Advancing national implementation of Electronic Laboratory Reporting (ELR) is a priority in CDC’s efforts to protect the public’s health. ELR replaces paper-based reporting, which accelerates reporting to public health labs; reduces the reporting burden on clinicians, hospitals, and commercial laboratories; and decreases errors and duplicate reporting. As of FY 2017, electronic laboratory reports accounted for nearly 80% of laboratory reports for reportable conditions received, which exceeds FY 2016 results and continues the upward trend since FY 2012. As of the end of 2017, the national average for ELR is expected to be very close to 90%. There are diminishing returns if trying to push the ELR volume number higher than 90%, therefore the program considers moving from 62% in 2013 to 90% as a success.  In FY 2018 and 2019, CDC will continue to monitor the implementation of ELR as part of its efforts to protect the public health.

Increase the percentage of notifiable disease messages transmitted in HL7 format to improve the quality and streamline the transmission of established surveillance data (Lead Agency – CDC; Measure ID - 8.B.1.4)
Measure FY 2012 FY 2013 FY 2014 FY 2015 FY 2016 FY 2017 FY 2018 FY 2019
Target N/A N/A N/A Set Baseline 10 % 40 % 40 % 40 %
Result N/A N/A 1 % 1 % 3 % 5% Dec 31, 2018 Dec 31, 2019
Status N/A N/A Historic Actual Baseline Target Not Met but Improved Target Exceeded Pending Pending

During FY 2017, CDC advanced the modernization of infectious disease surveillance by producing technology upgrades to the Message Validation, Processing and Provisioning System , which receives production data from the states using the new HL7-based messages. This system streamlines data processing to more efficiently provide the data to CDC programs for analysis and action. When new HL7 messages have been implemented for all diseases, the new strategy will allow the retirement of older, less efficient legacy systems, and will increase the number of HL7 messages received at CDC. Although CDC did not meet its FY 2017 target, the five percent achievement represents an increase over the proportion in FY 2016 and the FY 2015 baseline.  The FY 2017 accomplishments demonstrate increasing momentum toward achieving the targets in outlying years.  In FY 2018 and 2019, CDC will continue to increase its use of HL7 formatting to receive surveillance data from the states.

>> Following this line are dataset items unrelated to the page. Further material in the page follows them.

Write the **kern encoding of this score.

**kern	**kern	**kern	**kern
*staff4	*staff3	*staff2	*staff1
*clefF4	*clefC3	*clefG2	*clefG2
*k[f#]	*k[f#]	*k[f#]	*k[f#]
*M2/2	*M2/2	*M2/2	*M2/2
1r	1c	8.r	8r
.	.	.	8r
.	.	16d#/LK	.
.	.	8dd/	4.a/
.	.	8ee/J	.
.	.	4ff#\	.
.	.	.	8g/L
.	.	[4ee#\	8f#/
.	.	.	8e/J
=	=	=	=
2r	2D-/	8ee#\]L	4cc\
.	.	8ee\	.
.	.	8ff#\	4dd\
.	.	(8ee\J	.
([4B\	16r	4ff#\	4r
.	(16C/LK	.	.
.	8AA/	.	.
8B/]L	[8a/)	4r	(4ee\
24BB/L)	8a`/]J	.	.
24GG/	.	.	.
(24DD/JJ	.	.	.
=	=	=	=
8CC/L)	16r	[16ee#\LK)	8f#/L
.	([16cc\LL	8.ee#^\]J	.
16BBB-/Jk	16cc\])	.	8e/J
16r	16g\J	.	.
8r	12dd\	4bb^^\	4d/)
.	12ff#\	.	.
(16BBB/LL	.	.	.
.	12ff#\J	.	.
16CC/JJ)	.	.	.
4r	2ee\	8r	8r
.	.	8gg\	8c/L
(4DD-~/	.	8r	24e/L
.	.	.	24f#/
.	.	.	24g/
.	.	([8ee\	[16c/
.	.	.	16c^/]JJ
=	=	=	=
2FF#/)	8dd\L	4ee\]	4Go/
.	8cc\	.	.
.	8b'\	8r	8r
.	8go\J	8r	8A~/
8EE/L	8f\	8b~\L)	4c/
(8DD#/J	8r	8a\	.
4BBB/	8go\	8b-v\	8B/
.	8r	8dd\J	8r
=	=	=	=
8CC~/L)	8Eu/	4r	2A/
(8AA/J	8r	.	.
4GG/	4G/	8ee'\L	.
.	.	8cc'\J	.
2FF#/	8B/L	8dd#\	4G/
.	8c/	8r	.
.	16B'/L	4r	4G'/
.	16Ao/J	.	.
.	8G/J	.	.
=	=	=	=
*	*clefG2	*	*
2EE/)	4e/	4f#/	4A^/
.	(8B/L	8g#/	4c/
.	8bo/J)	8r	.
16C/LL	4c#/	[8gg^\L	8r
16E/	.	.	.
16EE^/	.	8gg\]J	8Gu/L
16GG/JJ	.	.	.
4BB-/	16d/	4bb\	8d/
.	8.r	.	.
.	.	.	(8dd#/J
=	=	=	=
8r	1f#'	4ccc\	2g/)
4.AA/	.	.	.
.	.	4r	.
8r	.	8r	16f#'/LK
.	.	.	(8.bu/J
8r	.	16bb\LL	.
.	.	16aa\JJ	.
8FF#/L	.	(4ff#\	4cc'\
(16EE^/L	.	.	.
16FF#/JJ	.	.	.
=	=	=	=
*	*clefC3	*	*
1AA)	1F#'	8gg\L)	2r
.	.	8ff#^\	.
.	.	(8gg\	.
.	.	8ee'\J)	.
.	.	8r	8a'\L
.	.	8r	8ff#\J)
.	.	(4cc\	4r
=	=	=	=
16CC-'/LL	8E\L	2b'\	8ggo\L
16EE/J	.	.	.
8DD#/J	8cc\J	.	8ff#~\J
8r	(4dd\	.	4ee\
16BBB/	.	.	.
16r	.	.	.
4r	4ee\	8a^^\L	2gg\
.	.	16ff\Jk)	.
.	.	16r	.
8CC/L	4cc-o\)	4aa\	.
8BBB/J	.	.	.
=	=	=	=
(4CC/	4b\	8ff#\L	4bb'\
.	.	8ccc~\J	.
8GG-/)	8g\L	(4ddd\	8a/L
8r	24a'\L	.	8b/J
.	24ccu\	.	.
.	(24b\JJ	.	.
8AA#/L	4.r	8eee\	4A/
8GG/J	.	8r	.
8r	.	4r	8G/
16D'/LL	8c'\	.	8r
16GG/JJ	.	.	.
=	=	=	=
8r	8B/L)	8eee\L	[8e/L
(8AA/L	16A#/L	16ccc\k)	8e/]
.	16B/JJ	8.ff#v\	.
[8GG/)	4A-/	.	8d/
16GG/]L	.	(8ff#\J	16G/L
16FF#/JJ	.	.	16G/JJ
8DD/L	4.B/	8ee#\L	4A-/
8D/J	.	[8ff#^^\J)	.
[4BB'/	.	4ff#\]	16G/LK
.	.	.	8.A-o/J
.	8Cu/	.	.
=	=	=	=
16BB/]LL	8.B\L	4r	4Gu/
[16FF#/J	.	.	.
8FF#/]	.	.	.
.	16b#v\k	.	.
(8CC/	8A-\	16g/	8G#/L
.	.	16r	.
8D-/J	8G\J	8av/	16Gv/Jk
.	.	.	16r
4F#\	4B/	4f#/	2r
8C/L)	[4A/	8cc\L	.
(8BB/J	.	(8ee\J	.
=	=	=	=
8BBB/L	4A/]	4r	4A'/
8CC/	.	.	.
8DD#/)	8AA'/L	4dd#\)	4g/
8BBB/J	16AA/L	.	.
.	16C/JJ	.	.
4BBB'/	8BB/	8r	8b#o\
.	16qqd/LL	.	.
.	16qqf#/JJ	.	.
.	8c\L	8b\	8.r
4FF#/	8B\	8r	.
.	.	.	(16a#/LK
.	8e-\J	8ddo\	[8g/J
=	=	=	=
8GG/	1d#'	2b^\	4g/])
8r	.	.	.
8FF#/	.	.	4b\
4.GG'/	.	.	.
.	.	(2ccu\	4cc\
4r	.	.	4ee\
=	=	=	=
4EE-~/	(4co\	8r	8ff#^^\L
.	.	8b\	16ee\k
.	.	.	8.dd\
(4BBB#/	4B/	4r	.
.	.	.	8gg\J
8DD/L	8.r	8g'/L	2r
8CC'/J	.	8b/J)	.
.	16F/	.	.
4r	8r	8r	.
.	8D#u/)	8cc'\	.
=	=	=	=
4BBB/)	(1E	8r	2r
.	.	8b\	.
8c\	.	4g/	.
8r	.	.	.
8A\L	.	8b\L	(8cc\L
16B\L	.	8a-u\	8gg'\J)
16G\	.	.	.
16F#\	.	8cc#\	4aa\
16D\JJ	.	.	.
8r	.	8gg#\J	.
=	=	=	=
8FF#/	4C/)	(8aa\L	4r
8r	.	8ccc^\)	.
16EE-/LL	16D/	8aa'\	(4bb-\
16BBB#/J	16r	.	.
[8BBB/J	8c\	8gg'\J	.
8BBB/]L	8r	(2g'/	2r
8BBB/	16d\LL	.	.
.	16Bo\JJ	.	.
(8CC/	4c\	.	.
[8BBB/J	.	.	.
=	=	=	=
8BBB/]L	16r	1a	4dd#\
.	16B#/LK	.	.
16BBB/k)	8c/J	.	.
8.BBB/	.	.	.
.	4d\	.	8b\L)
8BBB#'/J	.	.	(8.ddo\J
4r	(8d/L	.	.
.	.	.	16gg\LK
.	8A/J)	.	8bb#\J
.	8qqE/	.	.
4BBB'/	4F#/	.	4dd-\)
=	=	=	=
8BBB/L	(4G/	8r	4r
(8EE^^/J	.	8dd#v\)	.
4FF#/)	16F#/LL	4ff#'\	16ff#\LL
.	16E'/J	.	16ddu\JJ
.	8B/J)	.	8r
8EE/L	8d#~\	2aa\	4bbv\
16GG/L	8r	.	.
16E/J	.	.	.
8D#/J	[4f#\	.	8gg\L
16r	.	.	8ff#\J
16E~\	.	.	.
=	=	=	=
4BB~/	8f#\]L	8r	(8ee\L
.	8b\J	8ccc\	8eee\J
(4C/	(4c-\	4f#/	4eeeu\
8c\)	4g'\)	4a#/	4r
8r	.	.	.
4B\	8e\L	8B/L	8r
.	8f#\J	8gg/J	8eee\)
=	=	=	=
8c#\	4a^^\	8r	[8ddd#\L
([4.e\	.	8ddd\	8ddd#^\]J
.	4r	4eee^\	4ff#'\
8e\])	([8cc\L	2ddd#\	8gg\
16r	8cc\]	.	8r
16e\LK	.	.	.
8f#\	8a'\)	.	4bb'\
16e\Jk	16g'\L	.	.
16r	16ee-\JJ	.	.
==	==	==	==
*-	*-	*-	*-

Increase the number of people for whom FDA is able to evaluate product safety through Mini-Sentinel/Sentinel system (Lead Agency – FDA; Measure ID – 292202)
Measure FY 2012 FY 2013 FY 2014 FY 2015 FY 2016 FY 2017 FY 2018 FY 2019
Target 100 million 100 million 150 million 180 million 185 million 195 million 233  million 243  million
Result 126 million 149 million 178 million 182 million 193 million 223 million Jan 31, 2019 Jan 31, 2020
Status Target Exceeded Target Exceeded Target Exceeded Target Exceeded Target Exceeded Pending Pending Pending

The FDA’s Sentinel Initiative provides significant public health benefits by developing new approaches and methods to actively monitor the safety of marketed medical products to complement existing FDA surveillance capabilities.  Through the Sentinel System, the FDA is able to evaluate drug safety issues that may require regulatory action. In FY 2017, the Sentinel System expanded surveillance to 223 million members, which is an increase of 30 million members from FY 2016.  FDA held the Ninth Annual Sentinel Initiative Public Workshop in February 2017 to bring together stakeholder communities to discuss a variety of topics on active medical product surveillance and emerging Sentinel projects.  To date, the Sentinel Initiative has contributed to multiple safety communications and labeling changes to better inform patients and providers about safe use of drugs and vaccines.  The Sentinel System ensures FDA will continue to have the tools necessary to conduct active safety surveillance work.